=== Assignment ===
Exactly reproduce the lines of the listing below from the one containing "focal_35mm: 113" through the one containing "f_number: 6.3". Skip the images.

★ ★ ★ ★

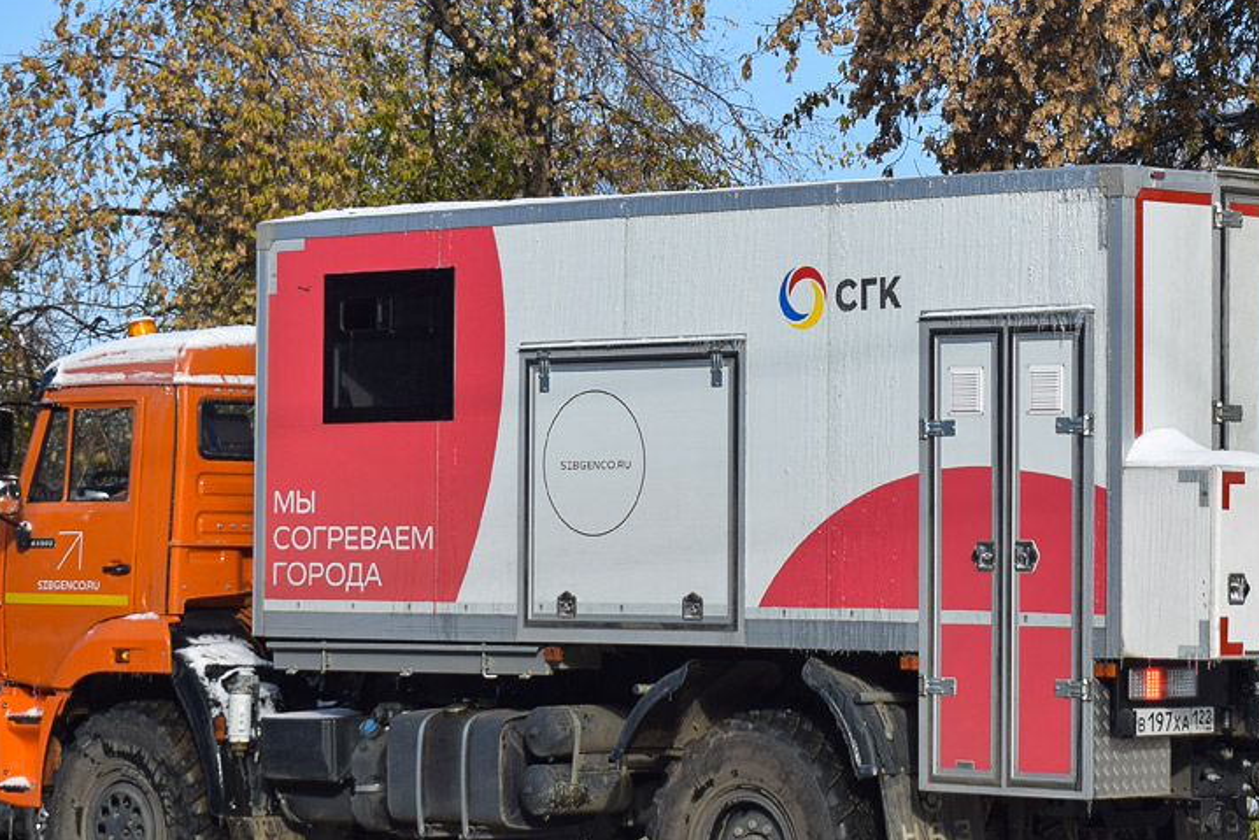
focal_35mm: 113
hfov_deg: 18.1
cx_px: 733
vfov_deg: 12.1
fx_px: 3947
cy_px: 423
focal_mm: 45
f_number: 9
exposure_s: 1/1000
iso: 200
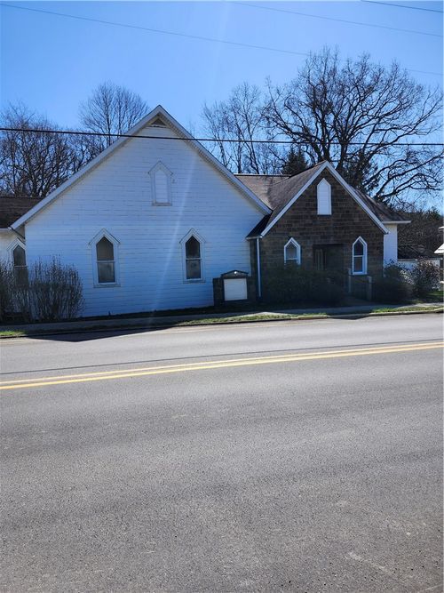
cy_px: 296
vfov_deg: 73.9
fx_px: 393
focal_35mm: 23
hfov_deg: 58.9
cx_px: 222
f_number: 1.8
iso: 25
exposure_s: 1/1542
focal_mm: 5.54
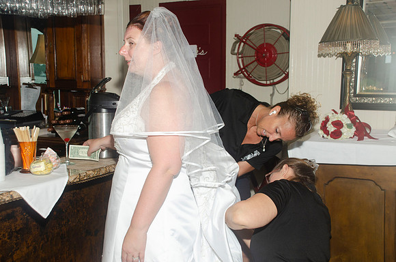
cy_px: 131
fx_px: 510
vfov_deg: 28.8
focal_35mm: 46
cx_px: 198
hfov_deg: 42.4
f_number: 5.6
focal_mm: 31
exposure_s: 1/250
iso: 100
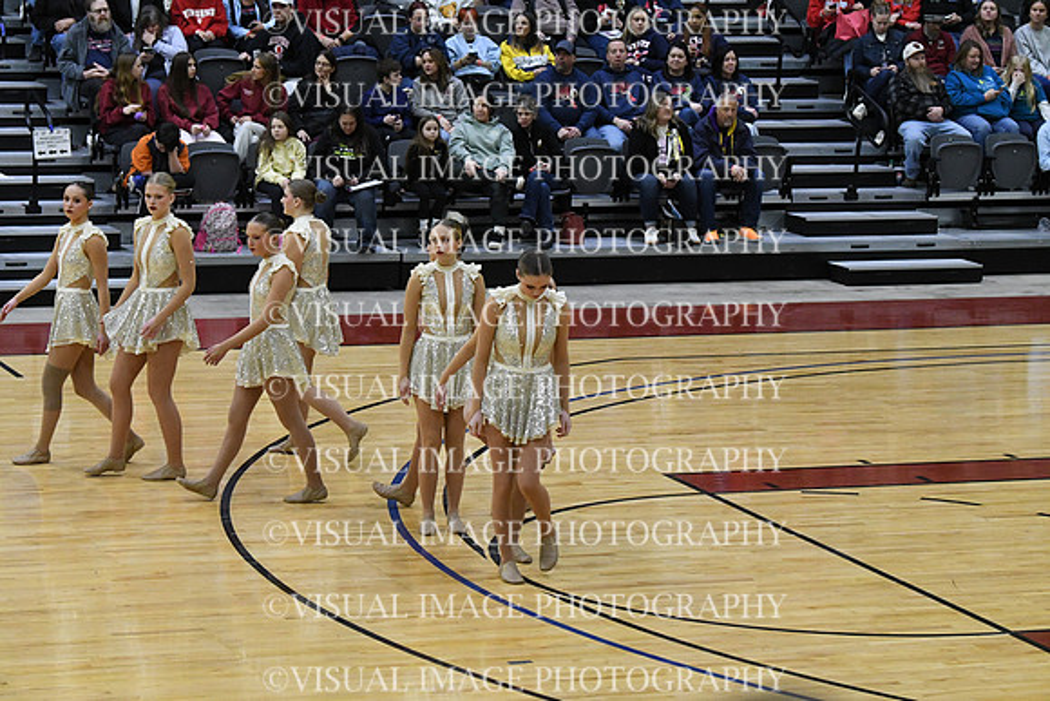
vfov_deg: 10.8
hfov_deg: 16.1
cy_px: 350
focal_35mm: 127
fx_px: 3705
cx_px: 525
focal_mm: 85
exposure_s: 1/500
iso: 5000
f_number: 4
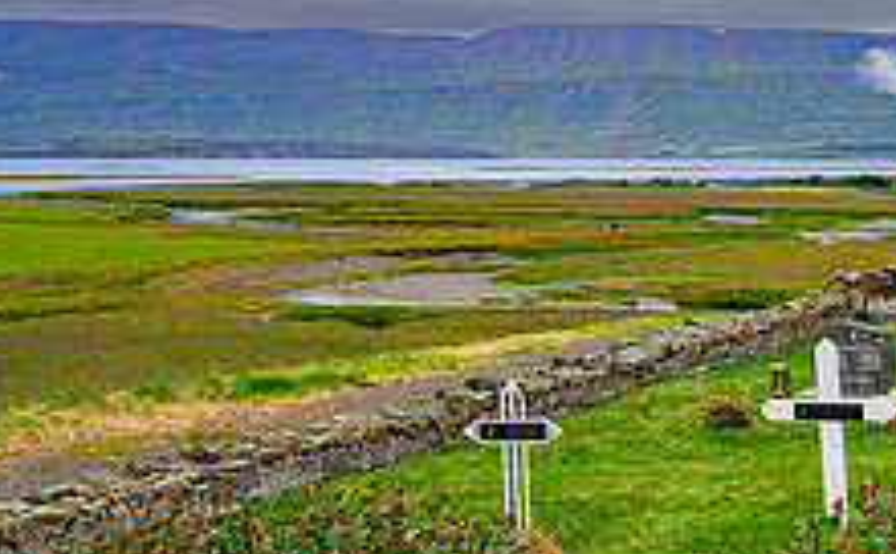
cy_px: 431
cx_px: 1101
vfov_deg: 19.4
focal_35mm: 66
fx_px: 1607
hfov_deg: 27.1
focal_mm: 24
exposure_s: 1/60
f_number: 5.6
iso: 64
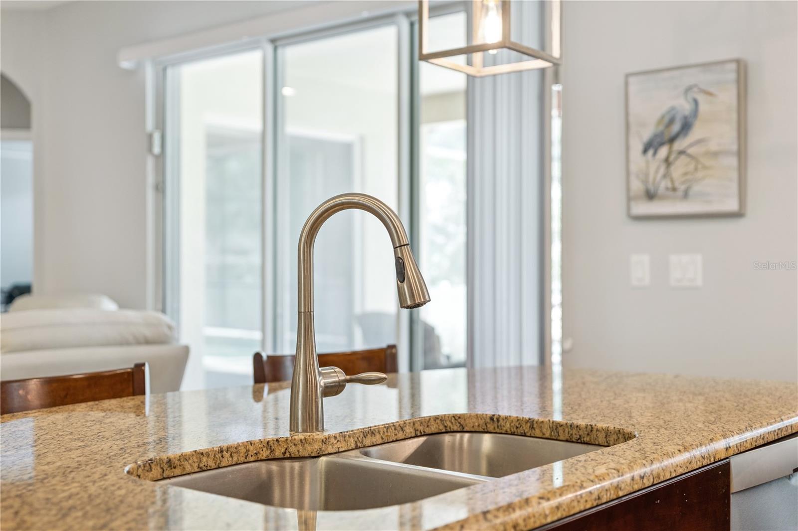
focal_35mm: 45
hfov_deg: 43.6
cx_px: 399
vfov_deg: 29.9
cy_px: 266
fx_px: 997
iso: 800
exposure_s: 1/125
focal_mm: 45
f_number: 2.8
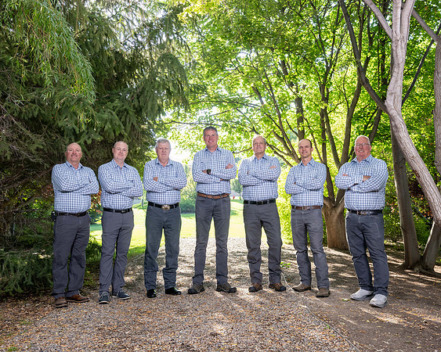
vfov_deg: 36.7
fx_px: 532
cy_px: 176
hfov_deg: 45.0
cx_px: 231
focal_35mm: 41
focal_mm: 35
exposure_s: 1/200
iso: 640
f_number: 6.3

★ ★ ★ ★

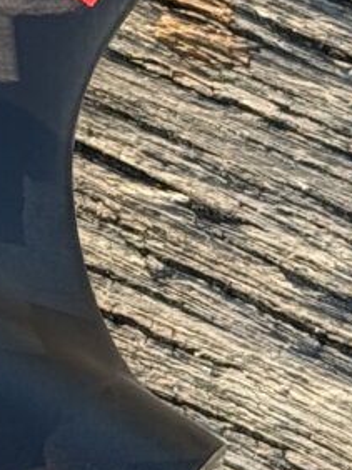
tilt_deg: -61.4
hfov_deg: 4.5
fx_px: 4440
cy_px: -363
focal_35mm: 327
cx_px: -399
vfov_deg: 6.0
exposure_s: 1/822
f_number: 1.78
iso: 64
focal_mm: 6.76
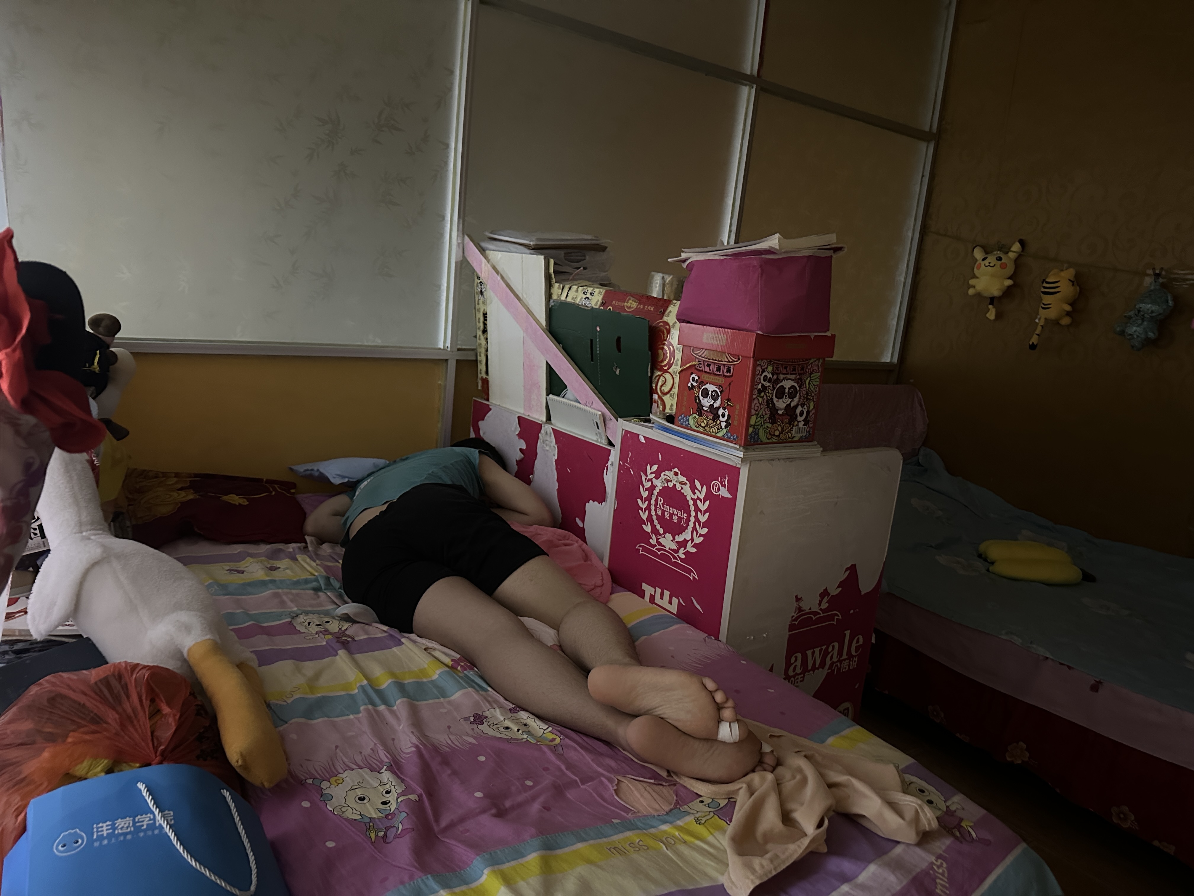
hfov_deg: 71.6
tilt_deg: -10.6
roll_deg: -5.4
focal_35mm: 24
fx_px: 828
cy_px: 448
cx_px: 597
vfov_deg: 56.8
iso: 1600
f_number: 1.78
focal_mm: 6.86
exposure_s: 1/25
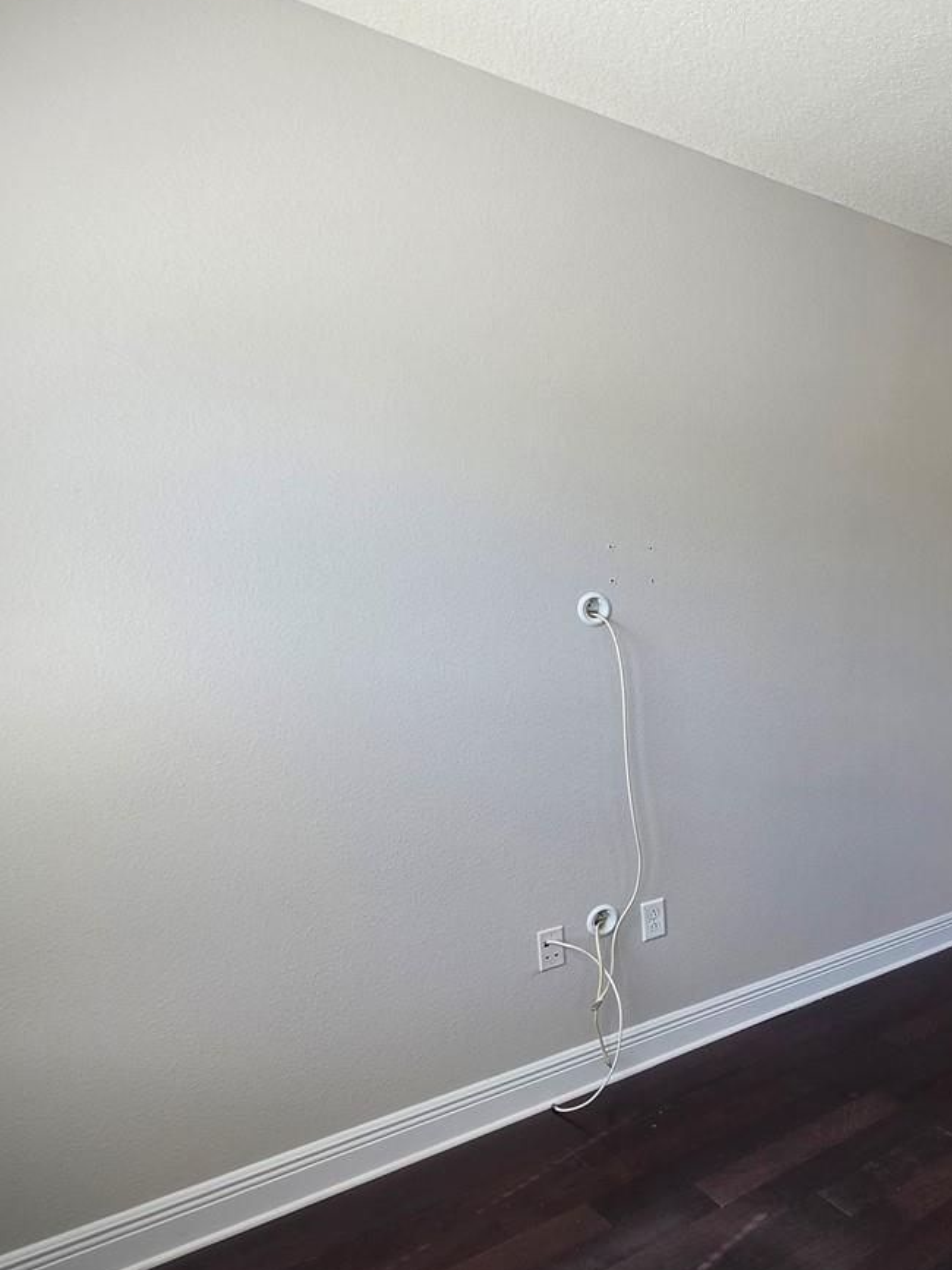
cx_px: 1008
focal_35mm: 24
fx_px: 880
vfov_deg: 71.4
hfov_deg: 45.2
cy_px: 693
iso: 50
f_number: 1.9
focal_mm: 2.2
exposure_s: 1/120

★ ★ ★ ★

=== Solution below ===
focal_35mm: 113
hfov_deg: 18.1
cx_px: 733
vfov_deg: 12.1
fx_px: 3947
cy_px: 423
focal_mm: 45
f_number: 9
exposure_s: 1/1000
iso: 200
cy_px: 296
vfov_deg: 73.9
fx_px: 393
focal_35mm: 23
hfov_deg: 58.9
cx_px: 222
f_number: 1.8
iso: 25
exposure_s: 1/1542
focal_mm: 5.54
cy_px: 131
fx_px: 510
vfov_deg: 28.8
focal_35mm: 46
cx_px: 198
hfov_deg: 42.4
f_number: 5.6
focal_mm: 31
exposure_s: 1/250
iso: 100
vfov_deg: 10.8
hfov_deg: 16.1
cy_px: 350
focal_35mm: 127
fx_px: 3705
cx_px: 525
focal_mm: 85
exposure_s: 1/500
iso: 5000
f_number: 4
cy_px: 431
cx_px: 1101
vfov_deg: 19.4
focal_35mm: 66
fx_px: 1607
hfov_deg: 27.1
focal_mm: 24
exposure_s: 1/60
f_number: 5.6
iso: 64
focal_35mm: 45
hfov_deg: 43.6
cx_px: 399
vfov_deg: 29.9
cy_px: 266
fx_px: 997
iso: 800
exposure_s: 1/125
focal_mm: 45
f_number: 2.8
vfov_deg: 36.7
fx_px: 532
cy_px: 176
hfov_deg: 45.0
cx_px: 231
focal_35mm: 41
focal_mm: 35
exposure_s: 1/200
iso: 640
f_number: 6.3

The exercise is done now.